Introduction to Hamsters
Hamsters in the wild are desert creatures from Syria and live in burrows. Apparently, almost all the hamsters sold in the US as pets are descended from one family of hamsters captured in the 1930's, but there are other lines of hamsters available known as Siberian, Chinese, European, and American.
Hamsters are fun because you can make intriguing habitats for them with lots of tunnels and burrows and exercise wheels and so forth. The worst thing about these little creatures, though, is that they have fairly short life spans of about 2 years.
Hamsters are solitary creatures and usually do best when housed alone or small numbers if the cage is big. Speaking of cages, be sure it is chew proof.
Many vets have had people bring in hamsters that they thought were very sick or even dead, when all that was wrong was that the little guys were HIBERNATING!
They do this if the environment gets too cold. Ideal temperature for these creatures is between 65 and 75 F (just like us)
Another common problem we vets see in hamsters are impacted cheek pouches or cheek abscess’. We’ll get to more veterinary problems and comments later, but in the meantime, here’s some basic info:
Average weights are 85-150 grams with the FEMALE more likely to be larger! Maybe that’s why hamsters aren’t typically Muslim Fundamentalists, even though they’re from Syria.
Normal body temp is 99-101 F
Resp rate ranges from 34-150
Heart rate ranges from 250-500
Hamsters in the wild are omnivores. The best diet for pets, though, are the commercial hamster pellets although it’s okay and appreciated by the hamster is you supplement with fruits, nuts, and cereal. Hamsters like to bury or hoard food, so don’t supplement with large quantities of things that might go “bad”.
Puberty is at just 10 weeks of age
Gestation is just 15 days plus or minus one day
Litter size is up to 10
Babies need to nurse for about 3 weeks
When females are in heat, they have a lot of white vaginal discharge and like cats will keep coming into heat until bred.
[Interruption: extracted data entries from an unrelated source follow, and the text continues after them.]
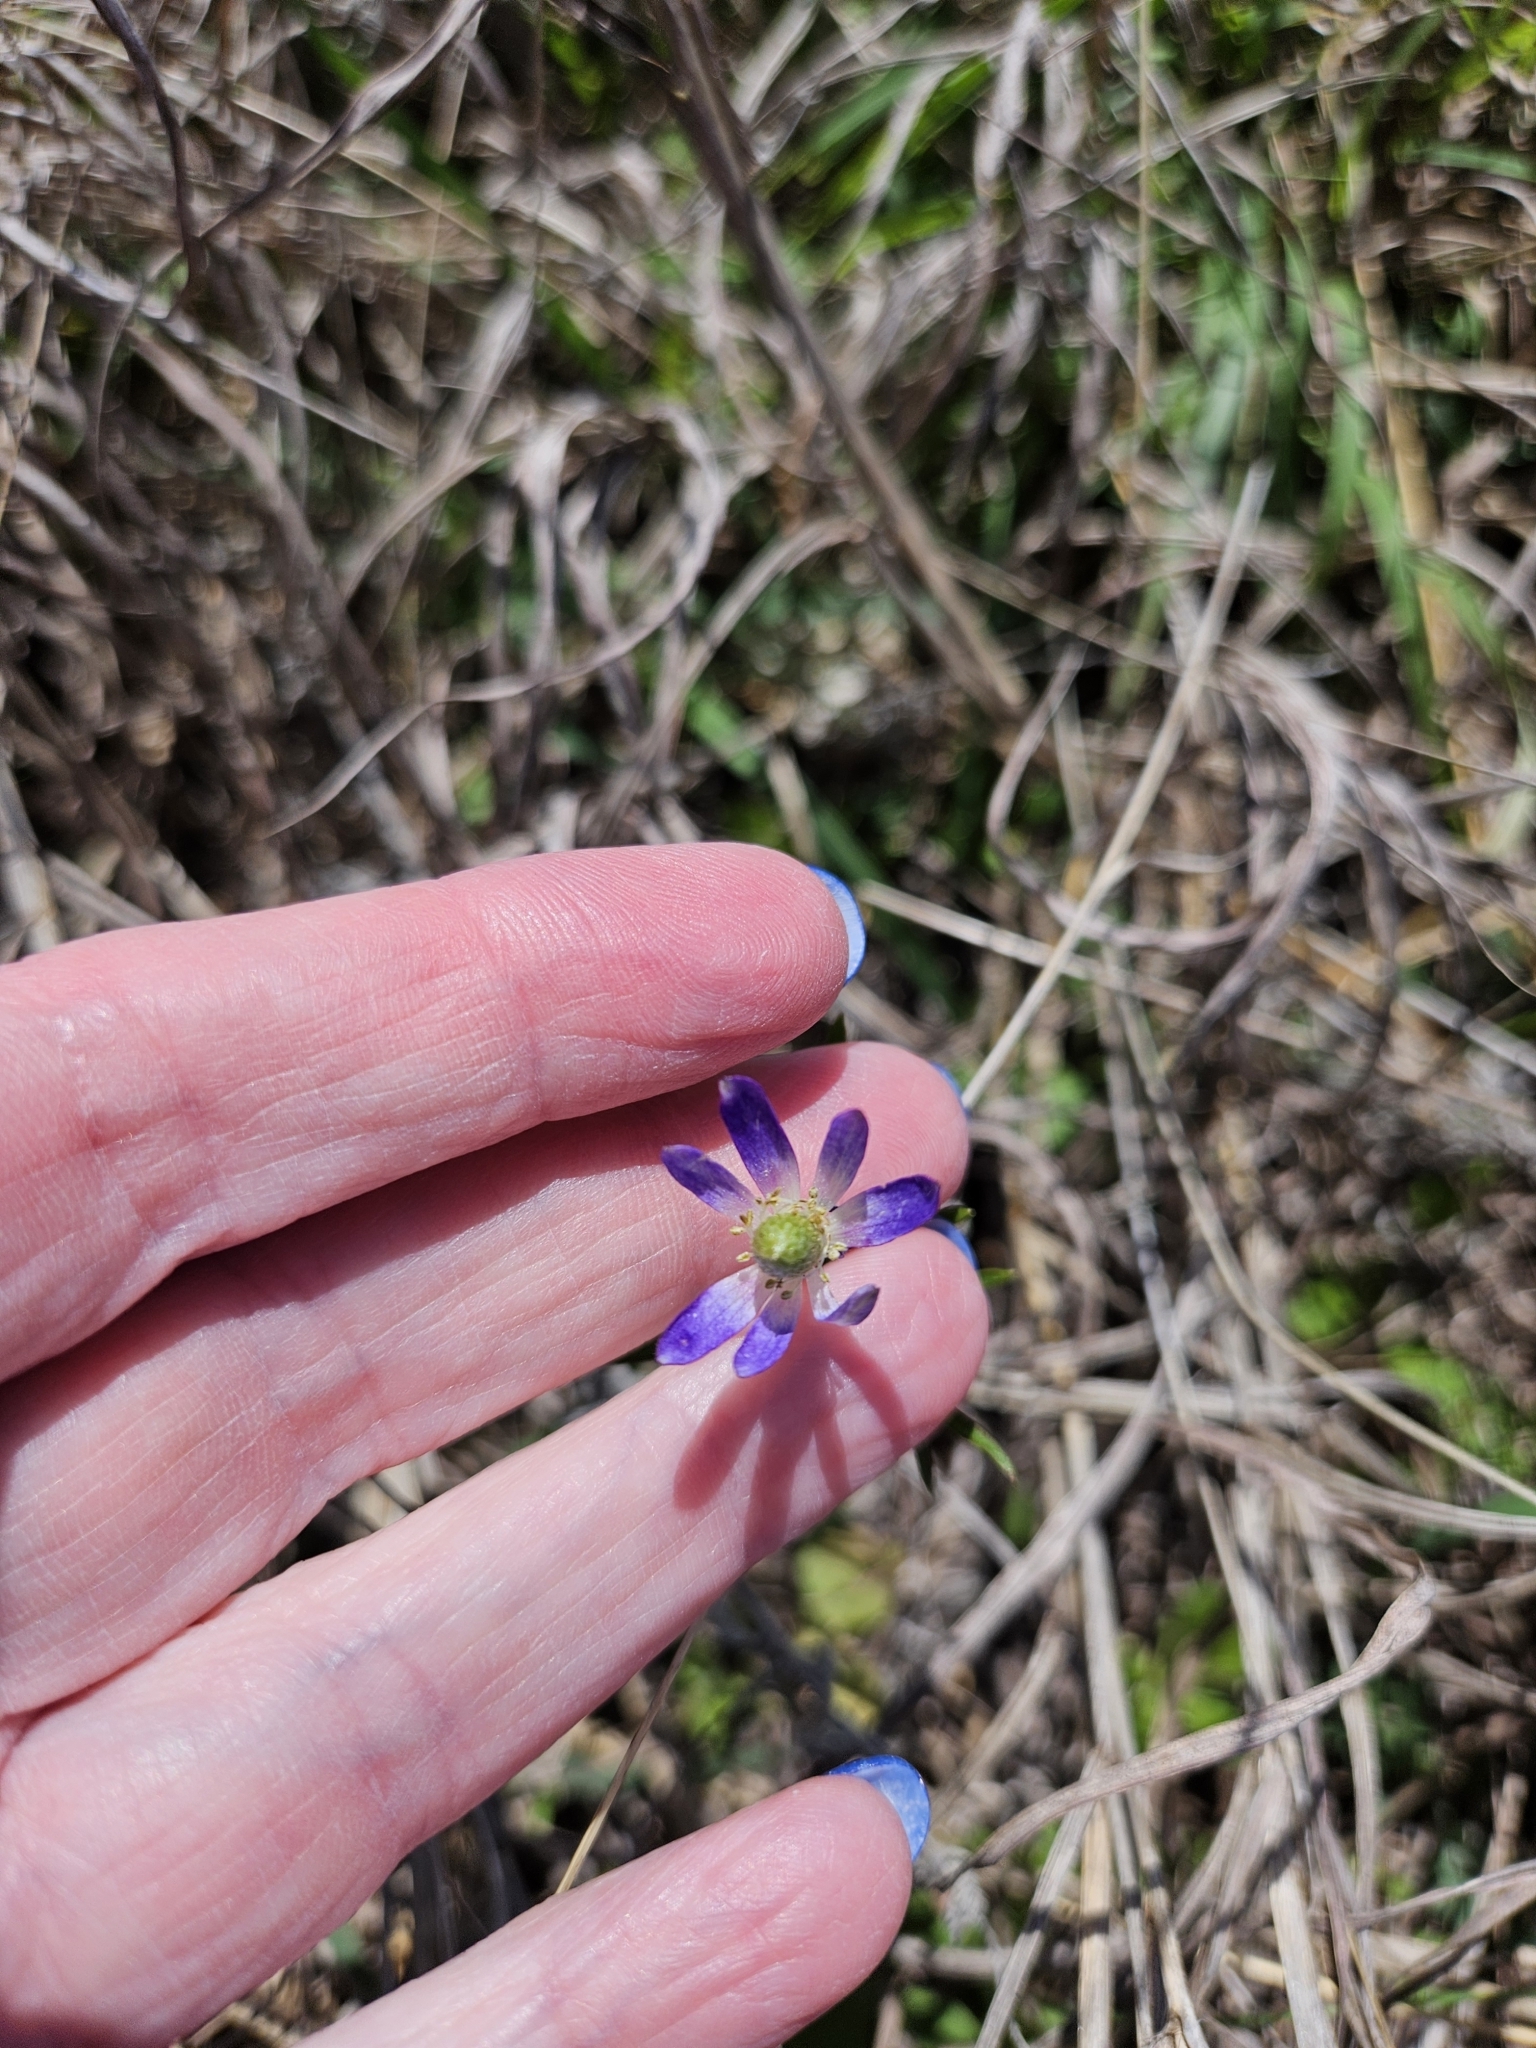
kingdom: Plantae
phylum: Tracheophyta
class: Magnoliopsida
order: Ranunculales
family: Ranunculaceae
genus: Anemone
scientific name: Anemone berlandieri
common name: Ten-petal anemone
Hamsters are so called seasonally estrus, but all that means is that they are MORE LIKELY to go into heat during the Spring than at other times of the year.
Veterinary Problems we frequently see in hamsters are similar to those we see in Guinea Pigs except that instead of vitamin C deficiencies, we see vitamin E deficiencies. Other problems include skin abscess’s , mange, and rashes. Overgrown front teeth that need to be trimmed, and bladder infections and stones.